There are various models to determine a living wage for your community. Most include a calculation where housing is no more than 30% of income. The Anker Methodology uses surveys and models to research “decent food, decent housing, non-food non-housing, and margin for unforeseen events.” https://www.living-income.com/measurement-living-income

 

Some incentive and grant programs are based on a percent above the federal poverty level. In 2021, the federal poverty level for a one-person household is $12,880 and for a four-person household is $26,500 (U.S. Dept. of Health and Human Services https://aspe.hhs.gov/topics/poverty-economic-mobility/poverty-guidelines/prior-hhs-poverty-guidelines-federal-register-references/2021-poverty-guidelines#threshholds).  As noted above, the MIT calculator averages about 240% above the federal poverty level. myFutureNC uses a family sustaining wage of 300% above poverty level. This is $79,500 for a family of four.

 

No discussion about wage standards would be complete without a mention of the federal minimum wage, $7.25 an hour. Currently, 20 states use the federal minimum, and 30 states have a higher minimum wage. North and South Carolina have not passed legislation to increase the minimum wage beyond the federal minimum. Virginia’s minimum wage increased from $9.50 to $11 per hour on January 1, 2022, as part of a law designed to increase the state minimum wage from the federal minimum wage to $15 an hour by 2026.

 

At the risk of further muddying the water, average weekly wage and average manufacturing wage are related to employment in a locality. Whereas poverty and living wages are related to the people of a locality. Thus, an EDO could recruit high wage jobs that are filled by in-commuters leaving the income levels of the residents unchanged. We recommend tracking per capita and median household income in a group of data points we call ‘economic health indicators’. These indicators show if economic policies are positively impacting people over time. It is a good practice to see if your residents’ income is keeping up with wage growth. You can do this by comparing the percent change in median household income to the percent change in average wages over the same period.

 

When determining what wage standard to use for your economic development programs, first clearly define the goal of the program. If it is to improve the quality of life of citizens in your community, then ask which wage standard will achieve that goal.  Be ready to explain the differences to keep community stakeholders informed about economic development programs and goals.

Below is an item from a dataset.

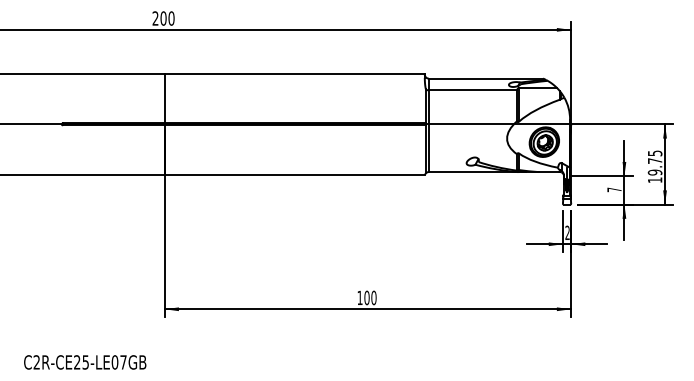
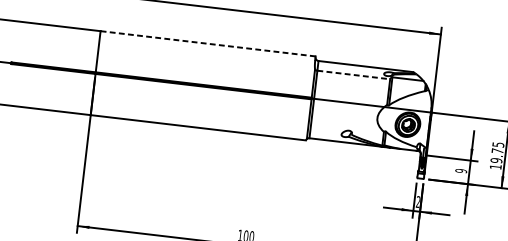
line: (294, 73) -> (207, 43), solid -> dashed
line: (472, 90) -> (353, 75), solid -> dashed
text: (614, 189) -> (461, 170), 7 -> 9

Talking Points for Elected Officials
  • Clearly define the goal of economic development incentive and grant programs to determine what wage standard will help you meet that goal.
  • poverty wage qualifies people for government assistance.
  • The federal minimum wage of $7.25 is below a subsistence wage and if more than one person is in the household, it qualifies people for government assistance.
  • The MIT living wage calculator calculate wages just above the federal minimum for assistance and is considered a subsistence wage.
  • Requiring companies to exceed the average weekly wage by some percentage will support a goal of raising overall wages toward improving quality of life.
  • Average manufacturing wages almost always exceed the average weekly wages making it a wage standard that will support a goal of raising overall wages and improving the quality of life.
  • Communities can conduct research to determine the difference between a subsistence wage and a true living wage by researching the cost of food, housing, and non-food and non-housing expenses as well as a margin for unforeseen events.
  • Track per capita and median household income growth and compare to average wage growth to see if residents’ income is keeping pace with wage growth.